2010–11: Started all 29 games in which he appeared, earning first-team All-CAA honors and a place on the NABC All-District 10 second team. He was named to the CAA All-Defensive Team for the third straight season and led the Huskies in points (16.7 ppg), rebounds (6.1 ppg), assists (3.7 apg) and steals (2.1 spg). His 61 steals on the season ranked second in the CAA and allowed Allen to finish his career with 232 steals, second-most in Northeastern history and fifth-most in CAA history. Allen scored 20+ points in five straight games from Jan. 26-Feb. 9 on the season, becoming the first Husky to do that since Jose Juan Barea in 2006.

==Professional career==
Following his graduation, Allen played professional basketball in multiple European countries, including Israel (Galil Gilboa in the Israeli Basketball Premier League), Turkey (Pinar Karsiyaka), Croatia (KK Zadar), Greece (Rethymno Cretan Kings B.C.), and Poland (Siarka Tarnobrzeg, AZS Koszalin).

==Coaching career==
On May 1, 2016, after stints in numerous Euro basketball leagues and a season-ending injury, Allen was hired by the University of Miami to be a player development assistant in the Atlantic Coast Conference. On September 1, 2018, Allen joined the Capital City Go-Go as an assistant coach in the inaugural season of the Washington Wizards' G League franchise. During his first and only season coaching the Go-Go squad, he assisted in tying a G League expansion team best record of 25–25.

On September 24, 2019, Allen was announced as the assistant coach for Wisconsin Herd. The Herd finished the shortened season as the leagues best at 33–10. Allen served as head coach for two games during the 2019–20 season and went 2–0. Allen helped the Herd set records in both games, most assist in a Herd contest (36) and most points in a quarter (47).
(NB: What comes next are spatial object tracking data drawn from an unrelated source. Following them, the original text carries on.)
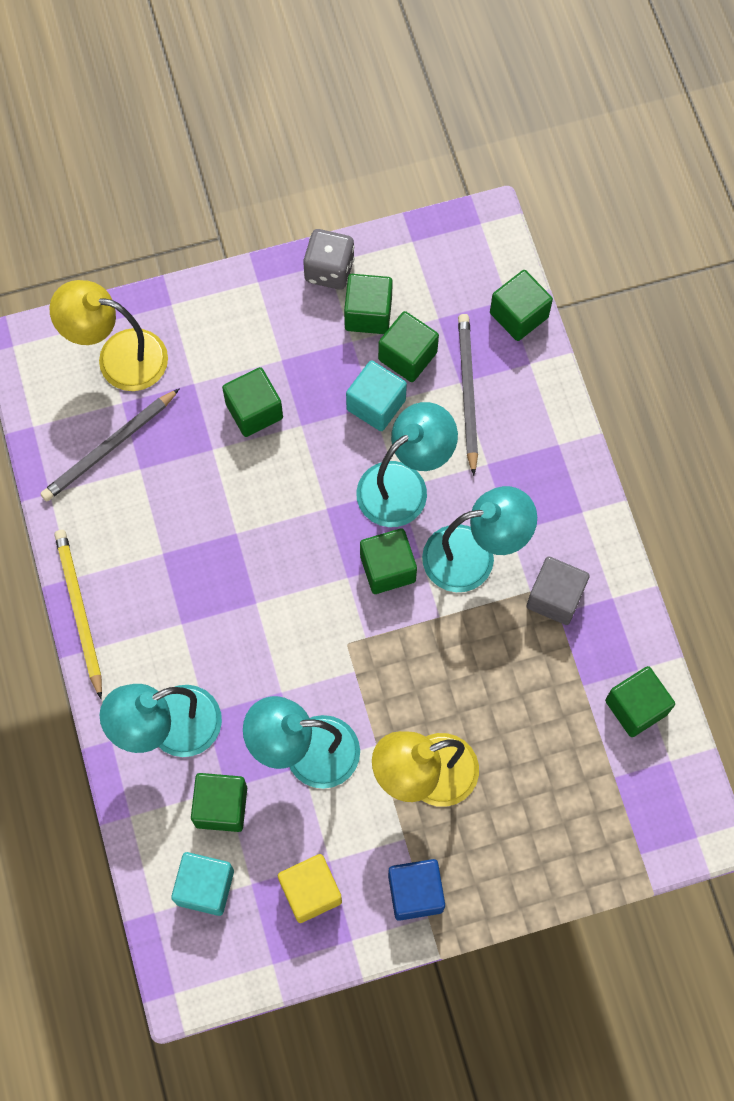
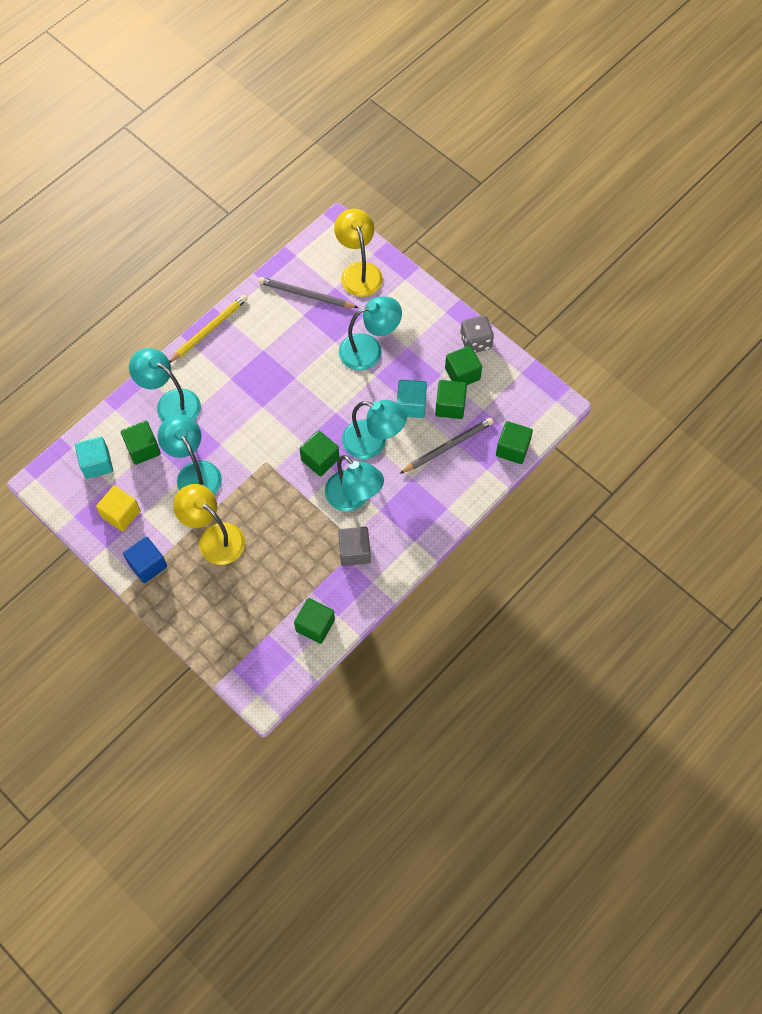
camera: 60 degrees right, 5 degrees down
green cube [222,367,283,437] -> turquoise lamp [339,296,402,371]

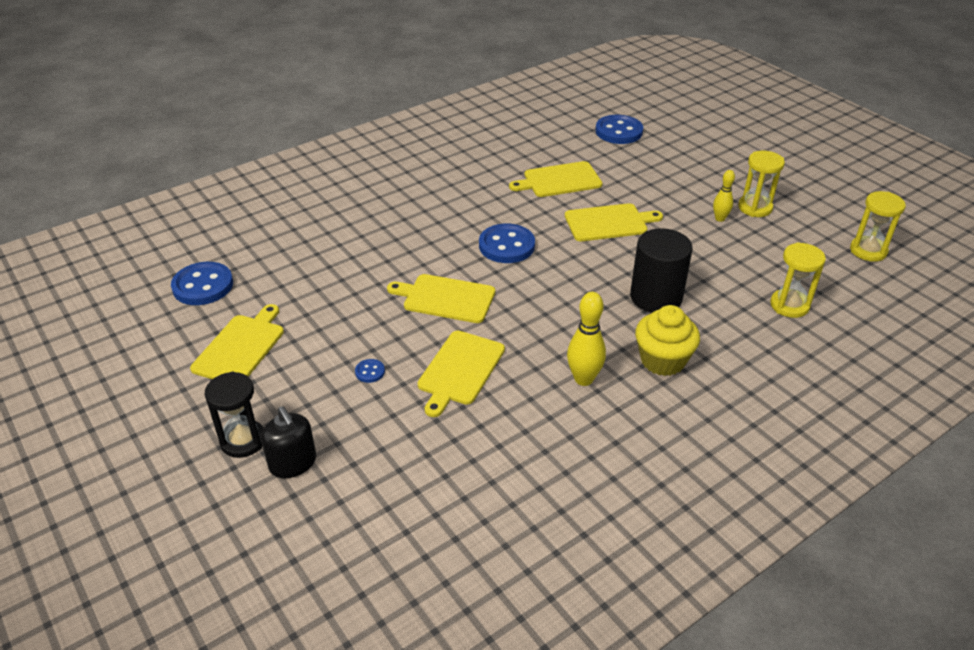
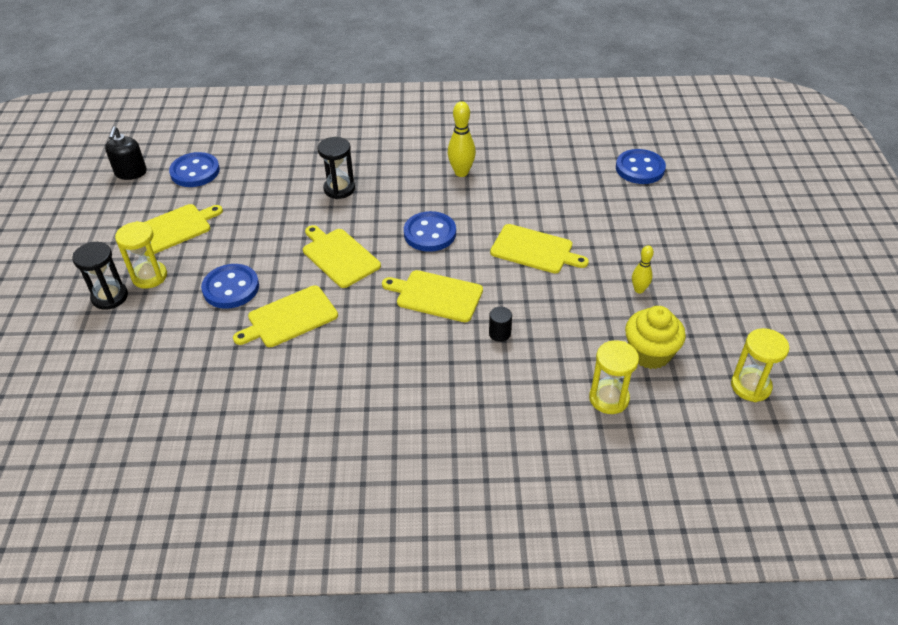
camera: 35 degrees right, 5 degrees up
black soap dispenser [261,406,316,478] -> black soap dispenser moved to [105,126,147,180]
blue button [355,359,385,383] -> blue button [201,264,259,309], size x2.23
yellow cutting board [509,161,602,197] -> yellow cutting board moved to [382,270,483,322]
yellow bowling pin [567,292,606,386] -> yellow bowling pin moved to [448,101,476,177]
black cylinder [630,228,693,313] -> black cylinder [489,307,512,342], size x0.44
yellow cupcake [635,305,700,376] -> yellow cupcake moved to [625,306,686,369]
yellow hourglass [738,151,785,217] -> yellow hourglass moved to [115,221,167,289]
none -> black hourglass [318,137,355,199]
He was named the head coach of the Herd in 2021. He later remained as the Herd's head coach until 2023.

On May 31, 2024, it was reported that Allen would be hired as an assistant coach for the Phoenix Suns in the NBA under Mike Budenholzer's new coaching staff. Despite Budenholzer later being fired after one disappointing season with the team, Allen would end up being the only holdover from Budenholzer's coaching staff to return for the 2025–26 season.

==Personal life==
Allen is the younger brother of former University of Tennessee and San Francisco 49er football player Mikki Allen. His brother now serves as the athletic director at Tennessee State University.